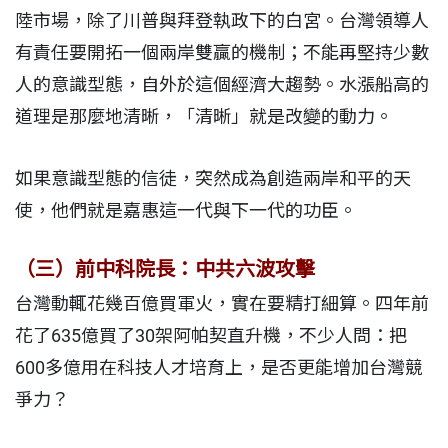
陸市場，除了川普與拜登執政下的白宮。台灣領導人
有責任要開拓一個兩岸雙贏的機制；不能再堅持少數
人的意識型態，自外於這個經濟大趨勢。水漲船高的
道理是那麼地清晰，「清晰」就是改變的動力。
如果意識型態的信徒，突然成為創造兩岸和平的天
使，他們就是嘉惠這一代與下一代的功臣。
（三）前中科院長：中共六波攻擊
台灣動輒花幾百億買軍火，實在要精打細算。四年前
花了635億買了30架阿帕契直升機，不少人問：把
600多億用在科技人才培育上，是否更能增加台灣競
爭力？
========================
Express the text read from the records as a JSON list of strings, one string per line and no blank lines. Leave the pictures out.

[
  "陸市場，除了川普與拜登執政下的白宮。台灣領導人",
  "有責任要開拓一個兩岸雙贏的機制；不能再堅持少數",
  "人的意識型態，自外於這個經濟大趨勢。水漲船高的",
  "道理是那麼地清晰，「清晰」就是改變的動力。",
  "如果意識型態的信徒，突然成為創造兩岸和平的天",
  "使，他們就是嘉惠這一代與下一代的功臣。",
  "（三）前中科院長：中共六波攻擊",
  "台灣動輒花幾百億買軍火，實在要精打細算。四年前",
  "花了635億買了30架阿帕契直升機，不少人問：把",
  "600多億用在科技人才培育上，是否更能增加台灣競",
  "爭力？"
]